POINT DE VUE. Ben Derbyshire, président de l'Institut royal des architectes britanniques (Riba), estime que les architectes doivent reprendre le pouvoir dans le cadre de la construction de logements, à la suite de l'incendie de la tour Grenfell.
"Les architectes doivent reprendre le leadership dans le cadre de la construction de logements, après plusieurs décennies durant lesquelles ils ont été mis sur la touche du fait de l'utilisation de contrats complexes comme celui utilisé pour la tour Grenfell." C'est l'avis de Ben Derbyshire, président de l'Institut royal des architectes britanniques (Riba), interviewé par le Guardian.

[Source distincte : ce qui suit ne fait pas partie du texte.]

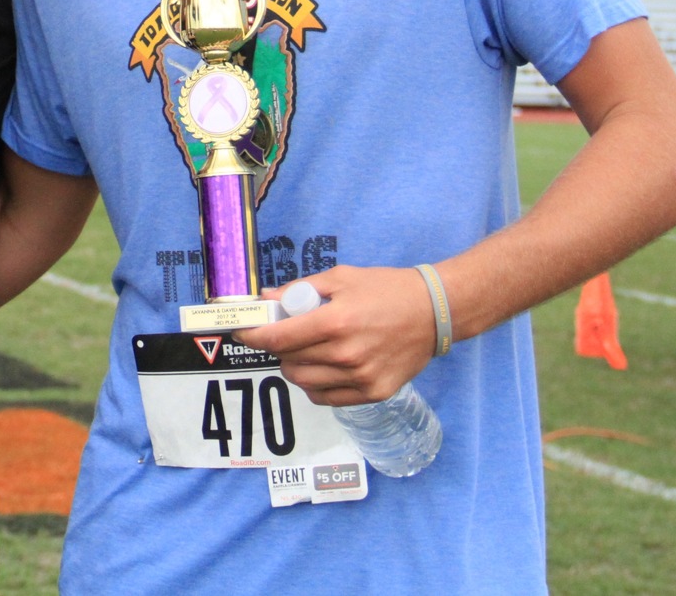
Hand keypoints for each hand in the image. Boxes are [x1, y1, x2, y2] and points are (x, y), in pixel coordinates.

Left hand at [233, 265, 433, 404]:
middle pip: (288, 360)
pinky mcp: (374, 393)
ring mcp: (361, 378)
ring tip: (304, 349)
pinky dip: (315, 385)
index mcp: (336, 322)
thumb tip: (266, 299)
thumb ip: (300, 290)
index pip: (279, 338)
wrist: (435, 312)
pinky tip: (322, 366)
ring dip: (294, 366)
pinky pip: (326, 398)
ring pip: (304, 382)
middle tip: (281, 334)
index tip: (240, 330)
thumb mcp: (341, 278)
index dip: (252, 335)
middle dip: (276, 347)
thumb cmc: (386, 289)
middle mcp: (347, 354)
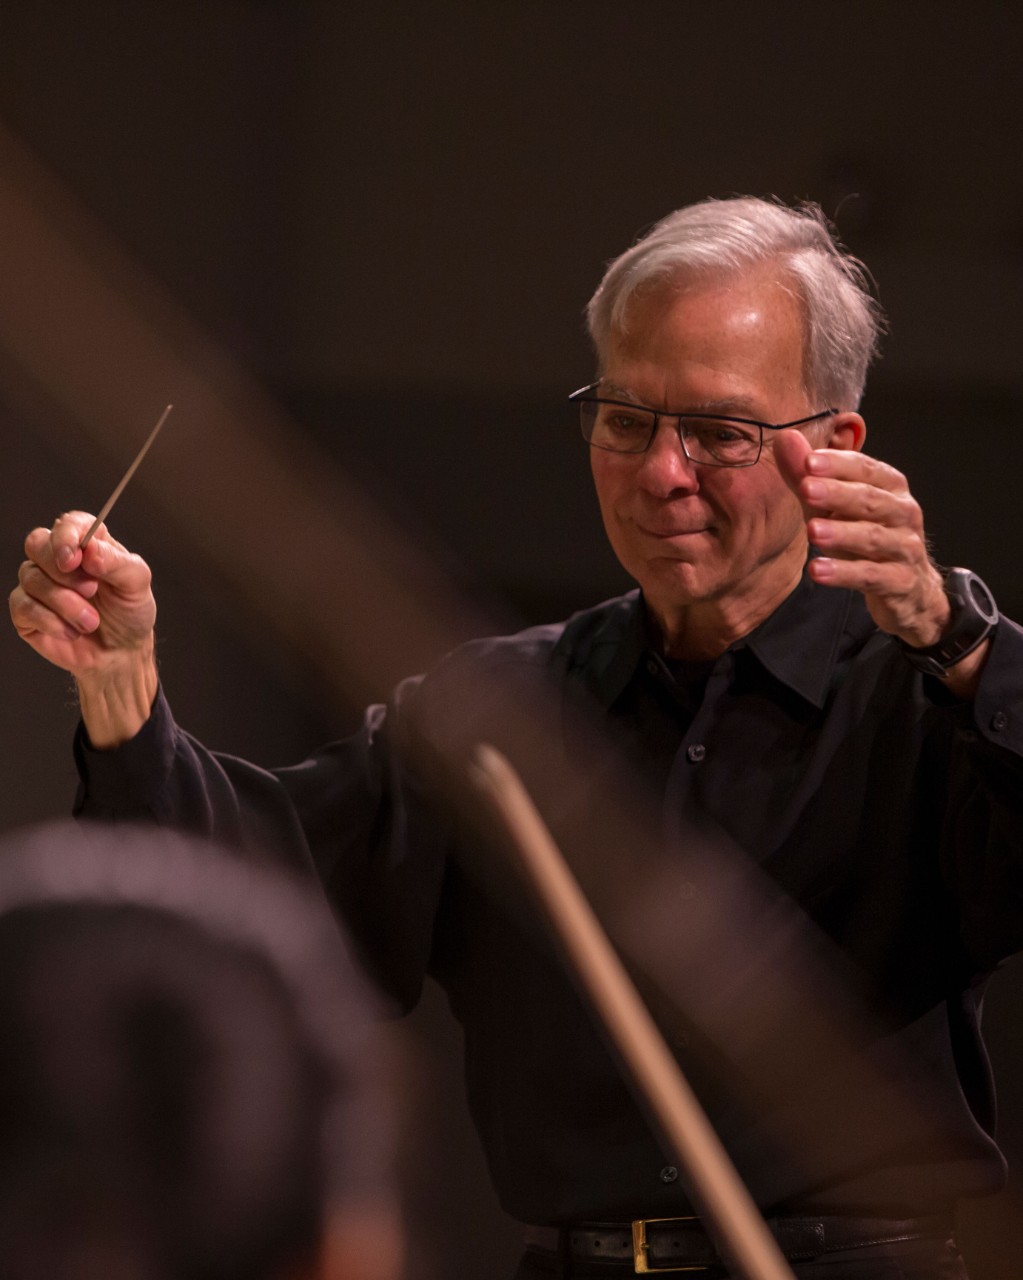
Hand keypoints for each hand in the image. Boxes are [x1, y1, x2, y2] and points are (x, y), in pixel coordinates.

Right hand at [11, 512, 157, 744]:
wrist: (119, 654)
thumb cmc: (128, 614)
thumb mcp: (137, 585)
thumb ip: (117, 563)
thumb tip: (90, 549)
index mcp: (86, 544)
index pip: (67, 523)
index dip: (66, 536)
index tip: (75, 558)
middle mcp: (57, 559)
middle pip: (37, 544)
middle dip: (64, 572)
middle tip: (91, 591)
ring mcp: (38, 583)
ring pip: (31, 578)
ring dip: (65, 604)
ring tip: (91, 622)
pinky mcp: (25, 611)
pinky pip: (23, 606)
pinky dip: (51, 621)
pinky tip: (72, 632)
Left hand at [774, 429, 949, 647]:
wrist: (907, 586)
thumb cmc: (864, 536)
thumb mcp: (832, 506)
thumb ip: (807, 476)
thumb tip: (785, 438)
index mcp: (889, 487)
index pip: (866, 468)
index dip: (839, 463)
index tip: (810, 460)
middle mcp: (903, 512)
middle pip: (870, 499)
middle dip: (838, 493)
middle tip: (806, 488)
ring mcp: (905, 547)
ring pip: (873, 537)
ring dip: (841, 533)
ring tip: (812, 530)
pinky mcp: (901, 581)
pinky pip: (871, 575)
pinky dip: (844, 573)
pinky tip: (816, 570)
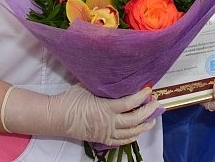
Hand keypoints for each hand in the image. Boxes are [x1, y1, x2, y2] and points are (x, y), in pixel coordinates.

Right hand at [5, 85, 159, 145]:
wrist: (58, 117)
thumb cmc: (72, 99)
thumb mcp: (88, 86)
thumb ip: (104, 84)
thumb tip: (115, 72)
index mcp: (106, 108)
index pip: (129, 104)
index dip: (141, 97)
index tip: (149, 90)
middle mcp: (109, 122)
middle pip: (134, 119)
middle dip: (148, 112)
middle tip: (156, 104)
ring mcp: (106, 133)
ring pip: (130, 133)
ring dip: (143, 126)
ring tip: (152, 120)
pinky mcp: (102, 139)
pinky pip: (120, 141)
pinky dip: (131, 137)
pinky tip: (137, 132)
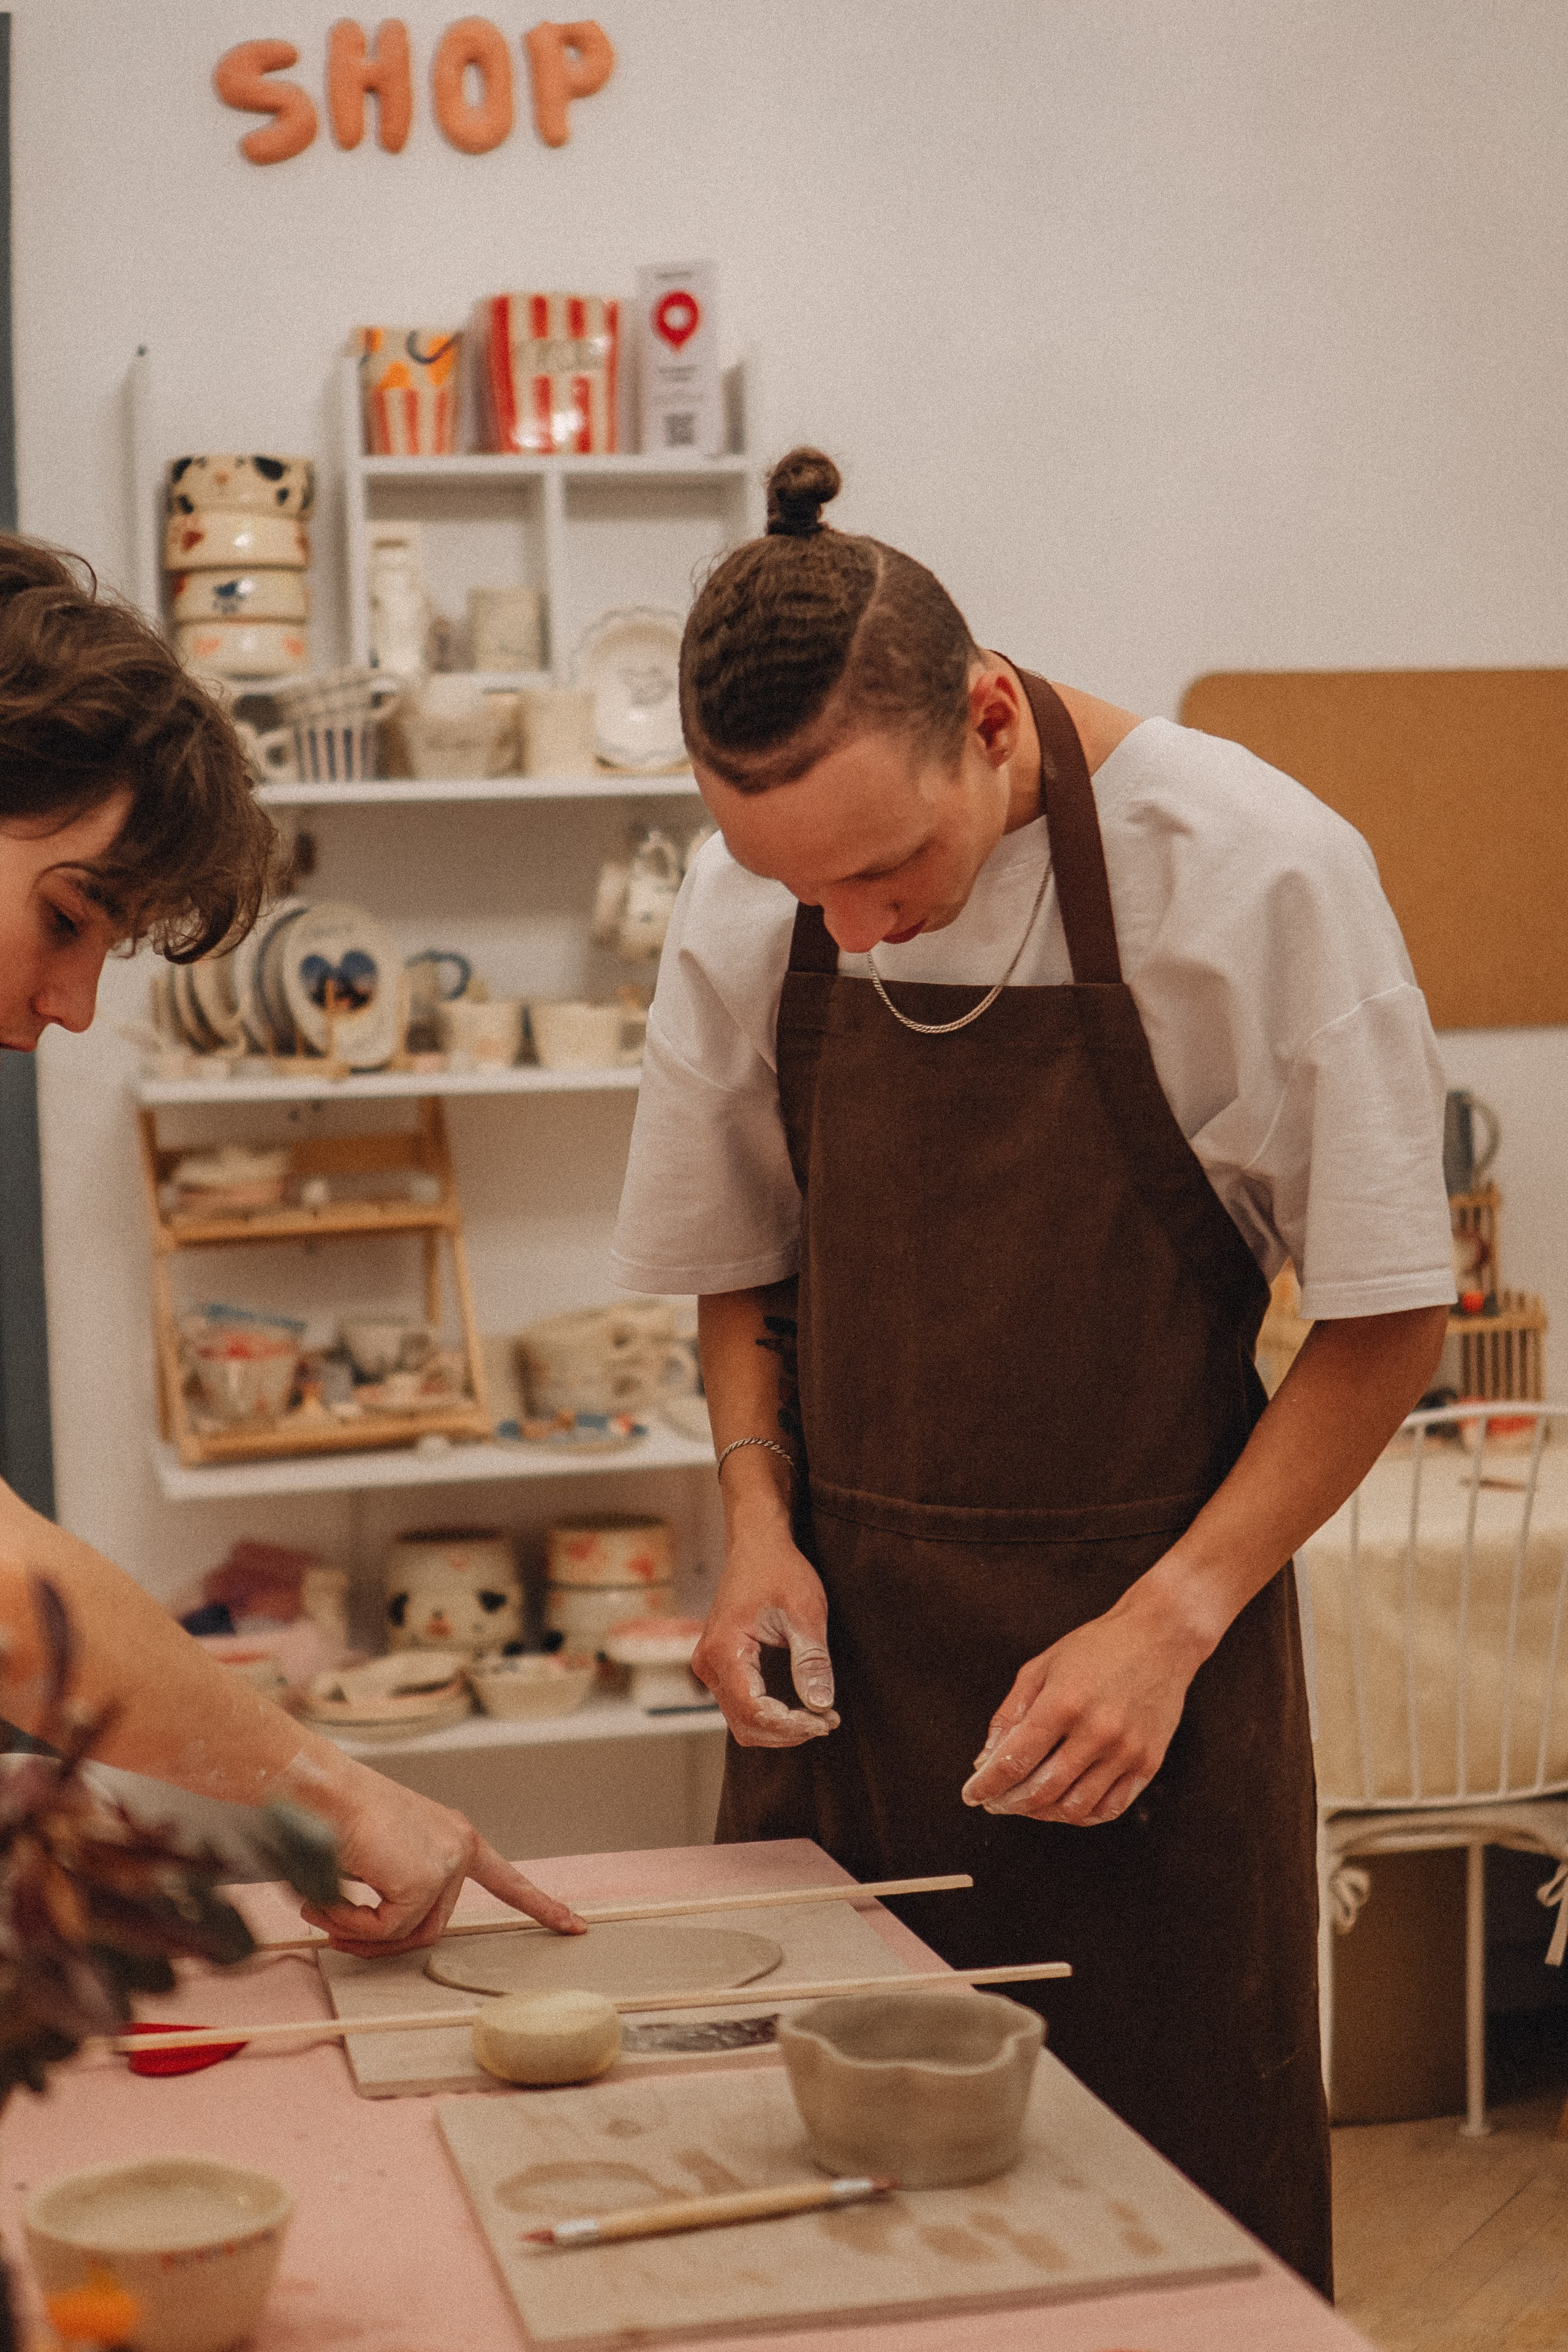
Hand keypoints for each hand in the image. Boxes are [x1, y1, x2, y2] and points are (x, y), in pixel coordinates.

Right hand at [291, 1762, 586, 1957]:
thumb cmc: (339, 1815)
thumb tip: (381, 1938)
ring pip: (408, 1934)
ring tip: (321, 1914)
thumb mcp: (381, 1855)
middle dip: (379, 1941)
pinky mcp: (422, 1880)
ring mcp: (446, 1864)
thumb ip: (397, 1891)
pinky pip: (386, 1930)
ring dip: (358, 1935)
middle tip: (336, 1936)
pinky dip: (349, 1926)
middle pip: (432, 1925)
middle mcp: (458, 1848)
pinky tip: (325, 1905)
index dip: (539, 1905)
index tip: (574, 1926)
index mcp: (455, 1837)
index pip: (507, 1880)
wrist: (320, 1790)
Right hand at [692, 1531, 839, 1747]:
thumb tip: (821, 1705)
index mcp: (724, 1650)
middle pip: (745, 1724)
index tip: (826, 1720)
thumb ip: (811, 1660)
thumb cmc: (780, 1571)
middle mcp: (708, 1663)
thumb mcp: (805, 1612)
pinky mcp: (720, 1666)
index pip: (754, 1711)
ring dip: (779, 1728)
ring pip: (742, 1721)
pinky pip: (740, 1706)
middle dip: (787, 1732)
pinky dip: (769, 1715)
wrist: (757, 1545)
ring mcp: (710, 1666)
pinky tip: (798, 1708)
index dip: (791, 1726)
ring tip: (817, 1717)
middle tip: (827, 1722)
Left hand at [959, 1584, 1207, 1825]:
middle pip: (1041, 1791)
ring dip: (1041, 1814)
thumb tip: (985, 1761)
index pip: (1014, 1761)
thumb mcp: (1041, 1667)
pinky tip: (1062, 1805)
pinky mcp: (1149, 1763)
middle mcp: (1097, 1731)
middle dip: (1008, 1803)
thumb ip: (1010, 1715)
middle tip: (994, 1803)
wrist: (1160, 1638)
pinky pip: (1109, 1808)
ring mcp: (1126, 1751)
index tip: (971, 1794)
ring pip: (1074, 1808)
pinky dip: (1079, 1815)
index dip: (987, 1785)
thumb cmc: (1095, 1648)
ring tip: (1025, 1803)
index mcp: (1063, 1703)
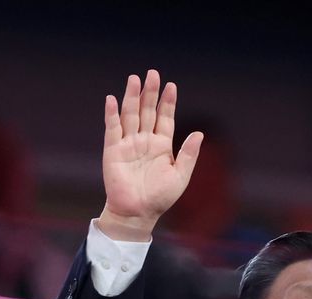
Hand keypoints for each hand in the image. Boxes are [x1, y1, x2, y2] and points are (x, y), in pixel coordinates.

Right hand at [98, 70, 203, 241]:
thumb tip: (199, 133)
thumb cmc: (160, 198)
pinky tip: (112, 99)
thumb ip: (188, 154)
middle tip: (153, 73)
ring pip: (131, 115)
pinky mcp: (113, 151)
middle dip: (150, 93)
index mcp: (162, 146)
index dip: (168, 102)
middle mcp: (145, 141)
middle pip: (148, 111)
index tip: (171, 86)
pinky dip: (112, 114)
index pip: (165, 118)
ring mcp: (128, 144)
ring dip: (132, 97)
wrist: (138, 213)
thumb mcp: (180, 176)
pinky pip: (112, 129)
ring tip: (134, 79)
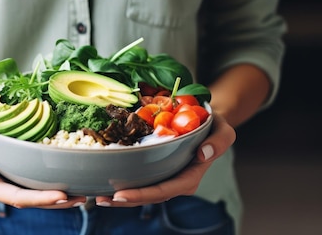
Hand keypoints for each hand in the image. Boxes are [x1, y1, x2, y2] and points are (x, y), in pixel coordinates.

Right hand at [0, 109, 86, 208]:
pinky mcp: (16, 174)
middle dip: (55, 202)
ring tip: (83, 195)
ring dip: (59, 199)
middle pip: (29, 201)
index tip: (61, 194)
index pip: (14, 196)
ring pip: (35, 196)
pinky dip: (54, 185)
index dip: (38, 199)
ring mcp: (8, 182)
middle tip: (81, 197)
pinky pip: (36, 184)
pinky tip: (73, 181)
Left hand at [94, 112, 235, 206]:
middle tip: (101, 199)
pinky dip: (122, 183)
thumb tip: (204, 153)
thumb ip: (220, 141)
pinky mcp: (156, 169)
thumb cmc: (214, 126)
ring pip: (142, 192)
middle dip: (125, 200)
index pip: (165, 190)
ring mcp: (165, 177)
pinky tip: (103, 183)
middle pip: (149, 196)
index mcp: (190, 176)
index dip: (143, 194)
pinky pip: (139, 180)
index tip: (121, 194)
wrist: (206, 120)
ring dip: (119, 197)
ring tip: (97, 196)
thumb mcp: (224, 130)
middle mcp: (176, 181)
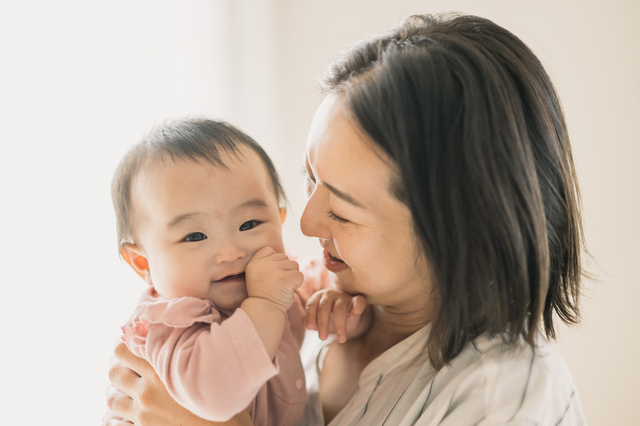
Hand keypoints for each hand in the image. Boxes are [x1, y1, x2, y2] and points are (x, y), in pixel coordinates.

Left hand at [105, 341, 252, 425]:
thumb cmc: (224, 402)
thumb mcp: (212, 370)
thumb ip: (196, 352)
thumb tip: (198, 332)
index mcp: (162, 370)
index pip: (125, 350)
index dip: (125, 346)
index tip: (132, 347)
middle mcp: (148, 391)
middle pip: (114, 372)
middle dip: (118, 368)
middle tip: (127, 369)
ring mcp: (143, 414)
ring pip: (112, 398)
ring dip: (116, 393)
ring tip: (125, 392)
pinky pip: (114, 424)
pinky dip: (114, 419)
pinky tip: (123, 417)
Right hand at [245, 247, 302, 313]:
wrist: (264, 312)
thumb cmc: (263, 295)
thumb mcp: (257, 275)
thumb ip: (266, 264)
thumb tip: (284, 257)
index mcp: (254, 263)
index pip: (269, 250)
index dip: (274, 262)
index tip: (270, 276)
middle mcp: (263, 263)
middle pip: (284, 257)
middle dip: (284, 270)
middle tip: (276, 284)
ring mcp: (274, 270)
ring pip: (294, 264)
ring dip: (292, 276)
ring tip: (282, 287)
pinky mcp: (286, 278)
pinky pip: (300, 275)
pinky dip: (297, 284)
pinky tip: (288, 291)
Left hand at [303, 289, 368, 342]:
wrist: (347, 317)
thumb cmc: (329, 318)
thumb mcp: (317, 320)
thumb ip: (309, 321)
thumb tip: (307, 324)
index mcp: (318, 297)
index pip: (311, 305)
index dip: (311, 316)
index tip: (310, 328)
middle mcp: (329, 294)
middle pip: (324, 307)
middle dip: (322, 323)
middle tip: (322, 338)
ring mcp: (343, 296)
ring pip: (339, 309)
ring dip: (339, 325)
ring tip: (340, 339)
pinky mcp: (356, 300)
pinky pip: (358, 301)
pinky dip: (356, 308)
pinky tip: (353, 316)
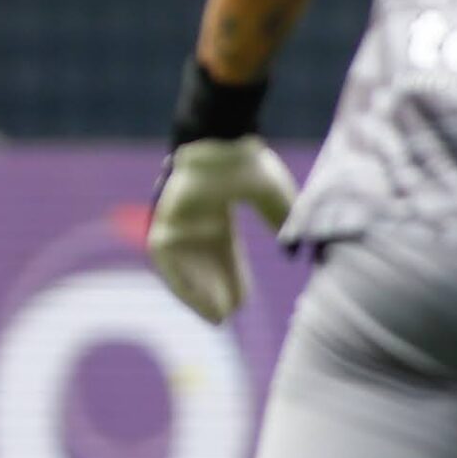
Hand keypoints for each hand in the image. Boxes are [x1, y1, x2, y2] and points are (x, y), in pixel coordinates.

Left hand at [144, 137, 298, 323]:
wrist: (220, 141)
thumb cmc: (245, 162)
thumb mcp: (273, 197)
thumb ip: (281, 221)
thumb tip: (292, 249)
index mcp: (218, 212)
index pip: (224, 254)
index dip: (234, 277)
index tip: (244, 301)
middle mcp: (196, 219)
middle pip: (204, 265)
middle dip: (216, 290)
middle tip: (228, 316)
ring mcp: (178, 220)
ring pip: (183, 266)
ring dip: (197, 293)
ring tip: (216, 315)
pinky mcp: (163, 221)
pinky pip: (166, 261)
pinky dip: (181, 282)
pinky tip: (198, 300)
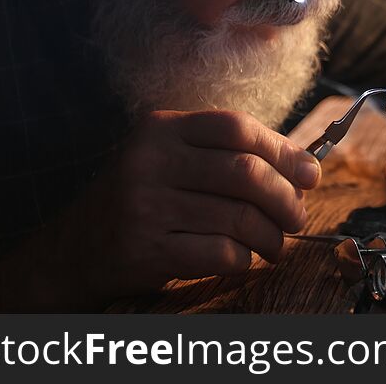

En ligne de mire, le patron des architectes anglais pense aux contrats de "conception-construction", accusés d'avoir des effets néfastes sur la qualité des bâtis. D'après le Guardian, ces contrats font que l'architecte qui a conçu le bâtiment est ensuite 'remplacé' par un autre concepteur ou contractant qui dicte les instructions d'utilisation et d'application des composants. Ces contrats "sont aussi associés avec une ingénieie financière dans le cadre de laquelle l'architecte initial n'a pas son mot à dire sur les coupes budgétaires et la substitution des matériaux prévus par des matériaux moins chers", ajoute le Guardian.
L'architecte devrait garder la main "jusqu'au dernier coup de pinceau"
Or, c'est précisément ce qui semble s'être déroulé dans le cas de la tour Grenfell, comme Batiactu le rapportait le 30 juin dernier. "A Grenfell, l'architecte initial avait recommandé l'utilisation d'un bardage retardant la progression du feu, mais il a été ensuite remplacé par des panneaux inflammables", affirme le journal. L'économie réalisée aurait été de 320.000 euros pour le bardage.
"C'est une réalité dont l'ensemble de la société doit prendre conscience", affirme Ben Derbyshire, le patron des architectes britanniques. "Nous ne parlons pas ici de la qualité esthétique des bâtiments, nous parlons de leur performance environnementale, de leur qualité, de leur solidité, du souci du détail. [...] Nous, architectes, devenons très démoralisés en voyant des composants écologiques ou des revêtements être remplacés par des éléments de moindre qualité, à cause du modèle économique choisi." En conséquence, il souhaiterait que les architectes reprennent la maîtrise sur la construction de logements, et ce "jusqu'au dernier coup de pinceau". Et soient garants de la qualité générale des ouvrages et de la sécurité des habitants, sans mettre la rentabilité économique au premier plan.
La complexité normative ne touche pas que la France
Le président du Riba pointe également du doigt la réglementation en vigueur outre-Manche. "Nous avons maintes fois signalé que l'imbrication des différentes obligations et normes rendait la réglementation incroyablement difficile à appliquer et à interpréter." Un propos qui rappelle furieusement les remarques quotidiennes des patrons et architectes français.